Exercise prompt: Write out exactly the lines of the entries below from the one holding "Figure 5. Average" to the one holding "Figure 5. Increased", inclusive, and leave out all other lines.

═══

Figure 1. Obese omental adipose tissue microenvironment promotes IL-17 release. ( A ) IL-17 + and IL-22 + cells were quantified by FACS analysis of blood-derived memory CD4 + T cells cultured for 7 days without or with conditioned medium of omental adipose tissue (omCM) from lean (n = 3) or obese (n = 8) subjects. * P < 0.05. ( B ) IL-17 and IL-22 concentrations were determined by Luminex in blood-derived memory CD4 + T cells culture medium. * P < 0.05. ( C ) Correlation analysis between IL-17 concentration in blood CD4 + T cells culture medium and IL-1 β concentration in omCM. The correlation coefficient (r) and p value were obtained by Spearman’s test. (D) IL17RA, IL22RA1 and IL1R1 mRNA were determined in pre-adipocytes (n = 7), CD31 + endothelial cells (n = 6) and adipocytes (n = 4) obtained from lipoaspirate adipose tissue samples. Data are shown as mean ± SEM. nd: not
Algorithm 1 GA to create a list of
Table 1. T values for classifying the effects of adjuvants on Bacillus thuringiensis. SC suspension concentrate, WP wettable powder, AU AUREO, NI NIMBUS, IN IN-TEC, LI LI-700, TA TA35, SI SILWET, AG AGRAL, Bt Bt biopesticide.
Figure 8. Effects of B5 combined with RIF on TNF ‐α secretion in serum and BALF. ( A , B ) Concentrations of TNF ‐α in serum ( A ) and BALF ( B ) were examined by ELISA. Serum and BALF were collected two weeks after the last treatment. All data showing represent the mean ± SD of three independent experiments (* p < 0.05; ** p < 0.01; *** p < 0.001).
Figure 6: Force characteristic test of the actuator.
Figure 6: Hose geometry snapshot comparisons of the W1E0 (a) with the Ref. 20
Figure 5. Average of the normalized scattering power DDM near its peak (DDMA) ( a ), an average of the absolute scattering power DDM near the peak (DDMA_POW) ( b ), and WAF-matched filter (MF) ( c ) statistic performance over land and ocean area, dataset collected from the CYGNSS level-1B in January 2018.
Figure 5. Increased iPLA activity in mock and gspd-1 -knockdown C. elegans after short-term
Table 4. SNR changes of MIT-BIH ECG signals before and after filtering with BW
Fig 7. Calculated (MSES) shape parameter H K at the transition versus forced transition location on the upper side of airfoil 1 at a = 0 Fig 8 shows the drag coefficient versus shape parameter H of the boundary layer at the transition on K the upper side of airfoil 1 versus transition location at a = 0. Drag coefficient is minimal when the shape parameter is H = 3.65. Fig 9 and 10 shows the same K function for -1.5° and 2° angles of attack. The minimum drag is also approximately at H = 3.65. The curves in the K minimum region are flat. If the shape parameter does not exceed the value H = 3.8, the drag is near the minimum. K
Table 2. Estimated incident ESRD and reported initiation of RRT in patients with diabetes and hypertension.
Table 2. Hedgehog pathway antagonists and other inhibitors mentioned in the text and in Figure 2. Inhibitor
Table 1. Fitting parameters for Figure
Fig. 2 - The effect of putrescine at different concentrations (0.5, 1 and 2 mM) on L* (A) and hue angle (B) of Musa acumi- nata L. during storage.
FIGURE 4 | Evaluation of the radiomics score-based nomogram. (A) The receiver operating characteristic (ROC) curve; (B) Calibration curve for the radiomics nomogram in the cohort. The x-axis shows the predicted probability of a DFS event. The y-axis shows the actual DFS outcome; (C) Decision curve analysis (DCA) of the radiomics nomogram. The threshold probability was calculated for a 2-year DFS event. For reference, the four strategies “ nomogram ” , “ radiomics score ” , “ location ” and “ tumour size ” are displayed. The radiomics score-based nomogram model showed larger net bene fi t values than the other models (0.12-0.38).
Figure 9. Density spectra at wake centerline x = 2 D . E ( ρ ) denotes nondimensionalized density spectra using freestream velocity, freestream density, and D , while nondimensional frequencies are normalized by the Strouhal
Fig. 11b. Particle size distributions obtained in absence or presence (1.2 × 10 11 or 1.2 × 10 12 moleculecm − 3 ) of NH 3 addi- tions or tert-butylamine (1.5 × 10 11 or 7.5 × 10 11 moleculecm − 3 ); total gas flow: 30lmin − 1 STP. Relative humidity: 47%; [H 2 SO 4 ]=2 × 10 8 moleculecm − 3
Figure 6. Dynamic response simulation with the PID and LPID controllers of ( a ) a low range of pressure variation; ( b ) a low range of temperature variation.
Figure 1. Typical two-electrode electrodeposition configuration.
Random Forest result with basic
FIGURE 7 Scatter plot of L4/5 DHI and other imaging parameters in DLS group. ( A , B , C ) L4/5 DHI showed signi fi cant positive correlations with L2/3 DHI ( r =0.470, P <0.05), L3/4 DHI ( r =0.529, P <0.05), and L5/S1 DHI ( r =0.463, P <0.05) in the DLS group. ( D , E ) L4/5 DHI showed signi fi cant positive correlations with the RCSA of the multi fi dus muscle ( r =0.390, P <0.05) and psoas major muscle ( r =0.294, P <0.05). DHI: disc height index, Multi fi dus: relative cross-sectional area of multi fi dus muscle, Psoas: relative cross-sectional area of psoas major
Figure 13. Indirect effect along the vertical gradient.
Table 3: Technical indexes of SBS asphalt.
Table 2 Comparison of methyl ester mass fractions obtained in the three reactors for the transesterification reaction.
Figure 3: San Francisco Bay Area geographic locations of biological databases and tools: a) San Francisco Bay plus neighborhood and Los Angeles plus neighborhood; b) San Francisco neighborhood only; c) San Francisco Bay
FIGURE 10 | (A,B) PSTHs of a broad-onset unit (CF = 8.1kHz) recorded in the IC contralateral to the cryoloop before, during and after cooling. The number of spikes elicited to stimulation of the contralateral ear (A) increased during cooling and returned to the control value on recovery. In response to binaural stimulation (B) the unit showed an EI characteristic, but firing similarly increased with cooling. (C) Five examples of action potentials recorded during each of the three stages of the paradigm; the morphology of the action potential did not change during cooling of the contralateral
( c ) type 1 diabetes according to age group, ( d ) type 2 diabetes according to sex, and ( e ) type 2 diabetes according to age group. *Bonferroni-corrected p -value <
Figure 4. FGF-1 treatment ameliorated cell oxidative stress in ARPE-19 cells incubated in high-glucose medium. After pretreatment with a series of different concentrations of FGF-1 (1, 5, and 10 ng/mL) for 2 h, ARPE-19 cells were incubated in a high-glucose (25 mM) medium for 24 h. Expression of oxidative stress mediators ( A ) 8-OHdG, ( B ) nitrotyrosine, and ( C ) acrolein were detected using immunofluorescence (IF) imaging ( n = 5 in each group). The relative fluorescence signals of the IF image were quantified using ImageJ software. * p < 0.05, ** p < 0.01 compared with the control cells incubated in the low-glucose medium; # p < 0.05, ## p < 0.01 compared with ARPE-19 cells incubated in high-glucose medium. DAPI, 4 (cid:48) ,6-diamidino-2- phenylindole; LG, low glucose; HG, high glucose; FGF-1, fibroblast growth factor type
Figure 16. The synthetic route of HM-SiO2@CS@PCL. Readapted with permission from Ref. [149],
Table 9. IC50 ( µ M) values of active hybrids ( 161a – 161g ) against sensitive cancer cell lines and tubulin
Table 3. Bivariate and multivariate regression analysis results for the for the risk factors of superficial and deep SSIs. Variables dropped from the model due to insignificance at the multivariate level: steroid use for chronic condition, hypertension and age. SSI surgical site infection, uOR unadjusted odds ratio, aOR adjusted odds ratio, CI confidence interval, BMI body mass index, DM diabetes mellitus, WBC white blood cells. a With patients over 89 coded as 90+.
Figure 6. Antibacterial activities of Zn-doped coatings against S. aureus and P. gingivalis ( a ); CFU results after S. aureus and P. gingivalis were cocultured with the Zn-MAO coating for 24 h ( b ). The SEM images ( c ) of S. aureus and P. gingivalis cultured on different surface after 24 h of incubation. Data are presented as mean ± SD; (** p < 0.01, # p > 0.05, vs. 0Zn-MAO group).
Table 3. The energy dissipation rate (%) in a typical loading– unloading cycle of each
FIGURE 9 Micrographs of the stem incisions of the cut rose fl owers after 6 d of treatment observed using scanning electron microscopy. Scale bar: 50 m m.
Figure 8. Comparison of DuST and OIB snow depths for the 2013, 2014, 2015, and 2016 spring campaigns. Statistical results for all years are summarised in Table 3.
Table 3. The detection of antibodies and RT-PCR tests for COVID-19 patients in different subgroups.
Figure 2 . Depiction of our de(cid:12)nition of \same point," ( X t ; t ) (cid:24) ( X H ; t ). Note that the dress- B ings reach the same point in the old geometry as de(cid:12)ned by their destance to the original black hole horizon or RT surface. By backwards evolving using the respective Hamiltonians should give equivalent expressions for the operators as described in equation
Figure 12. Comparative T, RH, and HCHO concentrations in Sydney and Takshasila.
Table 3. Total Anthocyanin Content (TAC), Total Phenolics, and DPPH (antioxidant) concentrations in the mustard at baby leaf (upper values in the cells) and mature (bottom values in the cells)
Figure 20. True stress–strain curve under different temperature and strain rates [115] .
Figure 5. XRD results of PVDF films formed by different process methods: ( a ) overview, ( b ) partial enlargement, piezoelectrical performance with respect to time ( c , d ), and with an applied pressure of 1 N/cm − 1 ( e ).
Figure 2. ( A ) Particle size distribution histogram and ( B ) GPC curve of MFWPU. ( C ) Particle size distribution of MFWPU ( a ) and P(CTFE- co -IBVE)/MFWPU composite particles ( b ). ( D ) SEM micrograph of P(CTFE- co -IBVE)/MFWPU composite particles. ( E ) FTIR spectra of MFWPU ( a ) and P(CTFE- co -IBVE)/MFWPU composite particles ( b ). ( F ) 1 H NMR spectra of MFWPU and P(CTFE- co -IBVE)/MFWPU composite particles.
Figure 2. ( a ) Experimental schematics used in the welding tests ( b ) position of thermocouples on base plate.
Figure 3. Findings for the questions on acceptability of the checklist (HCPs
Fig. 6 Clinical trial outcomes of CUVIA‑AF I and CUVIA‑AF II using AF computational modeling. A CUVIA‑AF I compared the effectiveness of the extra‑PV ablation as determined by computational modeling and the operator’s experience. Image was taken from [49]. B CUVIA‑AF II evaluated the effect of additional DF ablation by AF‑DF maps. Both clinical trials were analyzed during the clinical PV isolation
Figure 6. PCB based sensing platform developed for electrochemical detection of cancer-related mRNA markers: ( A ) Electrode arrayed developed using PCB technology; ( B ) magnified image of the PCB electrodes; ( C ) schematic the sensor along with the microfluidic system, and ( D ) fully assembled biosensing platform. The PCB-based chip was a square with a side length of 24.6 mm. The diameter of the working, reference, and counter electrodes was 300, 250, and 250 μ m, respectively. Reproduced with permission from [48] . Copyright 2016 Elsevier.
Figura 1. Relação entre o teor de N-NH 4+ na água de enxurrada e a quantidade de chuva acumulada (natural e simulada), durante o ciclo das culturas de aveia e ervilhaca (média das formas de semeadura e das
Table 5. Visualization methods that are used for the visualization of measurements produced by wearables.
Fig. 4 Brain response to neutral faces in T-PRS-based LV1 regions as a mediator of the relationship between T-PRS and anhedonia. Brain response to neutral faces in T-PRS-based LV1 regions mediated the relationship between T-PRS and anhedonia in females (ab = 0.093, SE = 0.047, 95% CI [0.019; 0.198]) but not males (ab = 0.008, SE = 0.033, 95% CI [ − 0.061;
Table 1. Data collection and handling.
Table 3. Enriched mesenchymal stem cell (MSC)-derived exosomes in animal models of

═══

Result of this task:
Figure 5. Average of the normalized scattering power DDM near its peak (DDMA) ( a ), an average of the absolute scattering power DDM near the peak (DDMA_POW) ( b ), and WAF-matched filter (MF) ( c ) statistic performance over land and ocean area, dataset collected from the CYGNSS level-1B in January 2018.
Figure 5. Increased iPLA activity in mock and gspd-1 -knockdown C. elegans after short-term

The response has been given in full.